Document section START

Cases Come In A Wide Variety Of Shapes And Sizes

Before spending a cent, investigate the vendor! That engraved business card, offered by a friendly hand at a computer show, might read INTER-GALACTIC ELECTRONICS -- INTERNET SERVICE PROVIDERS & SATELLITE ENGINEERS. A day or so later, in a panic upon finding that none of your "bargains" work, you attempt to call the tech support number listed on the card. A voice answers, "BAIT SHOP." You hang up and try again. The same voice, a little annoyed, "BAIT SHOP!" You, after hesitating a bit, ask for "Lem" -- that nice dealer at the show. "Lem? My cousin Lem? He don't work here no more!" And then hangs up. Your last three meals start to sink towards the floor.

Variations on this theme are the continuously busy phone and the disconnected phone.

Part with your money only if you're sure that you can find the seller later.

If a part that is regularly $100 is being sold for $2, heck, you might feel lucky. If the reverse is the case, a $100 part is going for $98, cash only, start thinking about the old risk/reward ratio.

Document section END

**Task description:** According to the passage on investigating vendors, under what condition should a buyer part with their money?

Dataset START

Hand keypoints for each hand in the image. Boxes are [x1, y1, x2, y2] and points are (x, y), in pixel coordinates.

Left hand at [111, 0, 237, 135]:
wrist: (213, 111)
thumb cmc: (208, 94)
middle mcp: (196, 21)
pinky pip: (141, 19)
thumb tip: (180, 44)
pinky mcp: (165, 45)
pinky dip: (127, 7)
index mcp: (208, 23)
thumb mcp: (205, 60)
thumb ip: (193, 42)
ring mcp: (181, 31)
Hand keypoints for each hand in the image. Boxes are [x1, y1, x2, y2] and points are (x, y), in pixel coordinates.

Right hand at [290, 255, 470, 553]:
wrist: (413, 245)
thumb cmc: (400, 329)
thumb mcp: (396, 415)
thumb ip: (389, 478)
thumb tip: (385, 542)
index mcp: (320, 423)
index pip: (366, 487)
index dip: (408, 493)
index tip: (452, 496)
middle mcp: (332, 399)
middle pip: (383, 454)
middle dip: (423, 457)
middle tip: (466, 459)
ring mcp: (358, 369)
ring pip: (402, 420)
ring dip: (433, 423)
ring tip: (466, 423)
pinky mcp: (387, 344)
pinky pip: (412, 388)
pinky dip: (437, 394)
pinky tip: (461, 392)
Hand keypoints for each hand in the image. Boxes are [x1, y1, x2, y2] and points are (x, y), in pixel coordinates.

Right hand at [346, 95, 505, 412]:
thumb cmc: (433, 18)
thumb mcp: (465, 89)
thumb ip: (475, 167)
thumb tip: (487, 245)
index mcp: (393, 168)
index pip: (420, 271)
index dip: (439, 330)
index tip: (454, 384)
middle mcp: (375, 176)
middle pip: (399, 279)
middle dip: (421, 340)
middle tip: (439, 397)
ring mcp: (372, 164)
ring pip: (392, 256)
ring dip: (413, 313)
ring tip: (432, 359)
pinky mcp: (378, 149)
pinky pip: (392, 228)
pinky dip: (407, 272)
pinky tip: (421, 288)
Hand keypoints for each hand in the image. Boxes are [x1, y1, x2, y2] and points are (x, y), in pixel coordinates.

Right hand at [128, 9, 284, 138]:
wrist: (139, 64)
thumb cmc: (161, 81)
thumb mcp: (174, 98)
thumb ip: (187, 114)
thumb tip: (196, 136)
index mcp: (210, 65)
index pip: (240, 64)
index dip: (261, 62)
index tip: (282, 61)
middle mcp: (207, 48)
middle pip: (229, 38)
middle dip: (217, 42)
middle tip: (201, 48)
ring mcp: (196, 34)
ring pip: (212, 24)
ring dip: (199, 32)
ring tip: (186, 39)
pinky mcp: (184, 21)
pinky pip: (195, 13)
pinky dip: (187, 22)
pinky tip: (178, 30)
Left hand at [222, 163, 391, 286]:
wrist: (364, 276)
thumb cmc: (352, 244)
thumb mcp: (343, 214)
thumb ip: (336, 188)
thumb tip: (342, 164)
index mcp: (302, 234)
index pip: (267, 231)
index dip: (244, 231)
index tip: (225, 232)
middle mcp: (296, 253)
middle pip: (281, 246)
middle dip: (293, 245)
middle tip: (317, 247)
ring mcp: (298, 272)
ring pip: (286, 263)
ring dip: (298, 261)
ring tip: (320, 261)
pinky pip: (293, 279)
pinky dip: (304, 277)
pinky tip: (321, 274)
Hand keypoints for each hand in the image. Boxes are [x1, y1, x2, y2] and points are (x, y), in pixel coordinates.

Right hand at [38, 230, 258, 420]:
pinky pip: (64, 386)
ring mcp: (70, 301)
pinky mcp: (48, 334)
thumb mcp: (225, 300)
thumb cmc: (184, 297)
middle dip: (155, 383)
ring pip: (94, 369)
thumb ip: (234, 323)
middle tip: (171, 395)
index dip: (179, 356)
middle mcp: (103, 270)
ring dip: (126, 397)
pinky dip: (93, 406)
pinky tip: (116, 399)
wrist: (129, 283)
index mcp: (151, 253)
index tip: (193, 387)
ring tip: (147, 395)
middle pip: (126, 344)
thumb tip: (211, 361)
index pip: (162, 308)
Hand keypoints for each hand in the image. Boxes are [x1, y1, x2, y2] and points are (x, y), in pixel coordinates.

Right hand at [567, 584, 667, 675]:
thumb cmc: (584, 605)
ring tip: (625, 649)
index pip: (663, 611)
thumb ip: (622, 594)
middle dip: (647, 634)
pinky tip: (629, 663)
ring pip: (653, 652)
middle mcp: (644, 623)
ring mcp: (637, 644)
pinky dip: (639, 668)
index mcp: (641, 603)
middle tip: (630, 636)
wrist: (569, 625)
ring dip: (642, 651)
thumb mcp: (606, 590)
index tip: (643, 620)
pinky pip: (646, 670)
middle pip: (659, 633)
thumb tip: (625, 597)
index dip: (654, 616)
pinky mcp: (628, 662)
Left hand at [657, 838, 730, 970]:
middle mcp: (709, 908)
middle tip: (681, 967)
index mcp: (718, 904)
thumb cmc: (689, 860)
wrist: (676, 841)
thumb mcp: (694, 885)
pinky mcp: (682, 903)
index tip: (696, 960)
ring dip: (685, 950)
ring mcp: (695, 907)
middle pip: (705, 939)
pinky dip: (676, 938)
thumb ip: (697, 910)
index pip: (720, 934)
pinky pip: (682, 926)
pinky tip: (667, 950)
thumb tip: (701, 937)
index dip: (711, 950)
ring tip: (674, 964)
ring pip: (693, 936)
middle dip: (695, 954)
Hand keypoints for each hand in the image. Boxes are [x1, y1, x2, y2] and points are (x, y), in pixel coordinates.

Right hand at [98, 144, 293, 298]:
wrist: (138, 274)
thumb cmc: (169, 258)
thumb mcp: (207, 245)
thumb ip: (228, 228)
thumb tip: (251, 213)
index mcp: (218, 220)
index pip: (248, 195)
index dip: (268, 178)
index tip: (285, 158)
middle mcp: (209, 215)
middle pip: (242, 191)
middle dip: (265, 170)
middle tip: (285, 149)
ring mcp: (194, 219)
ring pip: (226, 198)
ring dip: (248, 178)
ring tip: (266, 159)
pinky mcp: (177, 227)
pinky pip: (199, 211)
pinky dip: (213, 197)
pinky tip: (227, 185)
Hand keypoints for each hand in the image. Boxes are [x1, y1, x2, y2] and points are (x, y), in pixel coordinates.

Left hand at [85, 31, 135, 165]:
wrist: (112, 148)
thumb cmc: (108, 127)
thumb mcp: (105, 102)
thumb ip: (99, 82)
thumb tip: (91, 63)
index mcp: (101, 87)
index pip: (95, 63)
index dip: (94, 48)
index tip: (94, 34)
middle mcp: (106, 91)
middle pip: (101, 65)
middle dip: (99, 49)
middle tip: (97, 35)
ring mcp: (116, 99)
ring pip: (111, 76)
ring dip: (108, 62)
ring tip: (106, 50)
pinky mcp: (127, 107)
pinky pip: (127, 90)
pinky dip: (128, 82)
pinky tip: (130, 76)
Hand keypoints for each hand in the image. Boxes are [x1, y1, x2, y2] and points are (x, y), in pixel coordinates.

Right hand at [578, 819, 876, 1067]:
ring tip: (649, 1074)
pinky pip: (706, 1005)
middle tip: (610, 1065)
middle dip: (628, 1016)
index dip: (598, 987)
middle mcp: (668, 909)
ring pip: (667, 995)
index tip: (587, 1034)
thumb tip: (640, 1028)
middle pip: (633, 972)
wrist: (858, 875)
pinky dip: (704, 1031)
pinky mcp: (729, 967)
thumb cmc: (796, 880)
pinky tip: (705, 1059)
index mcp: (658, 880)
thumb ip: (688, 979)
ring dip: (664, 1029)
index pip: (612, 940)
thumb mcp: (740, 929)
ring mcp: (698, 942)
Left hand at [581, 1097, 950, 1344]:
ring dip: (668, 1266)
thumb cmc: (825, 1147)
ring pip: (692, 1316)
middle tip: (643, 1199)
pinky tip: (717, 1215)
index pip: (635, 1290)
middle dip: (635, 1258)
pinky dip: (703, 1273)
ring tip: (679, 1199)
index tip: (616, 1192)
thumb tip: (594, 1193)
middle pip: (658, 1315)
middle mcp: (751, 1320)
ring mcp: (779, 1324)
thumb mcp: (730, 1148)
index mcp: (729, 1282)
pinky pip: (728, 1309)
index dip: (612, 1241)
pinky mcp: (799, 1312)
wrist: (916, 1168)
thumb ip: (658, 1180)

Dataset END

**Answer:** Only if the buyer is sure that they can find the seller later.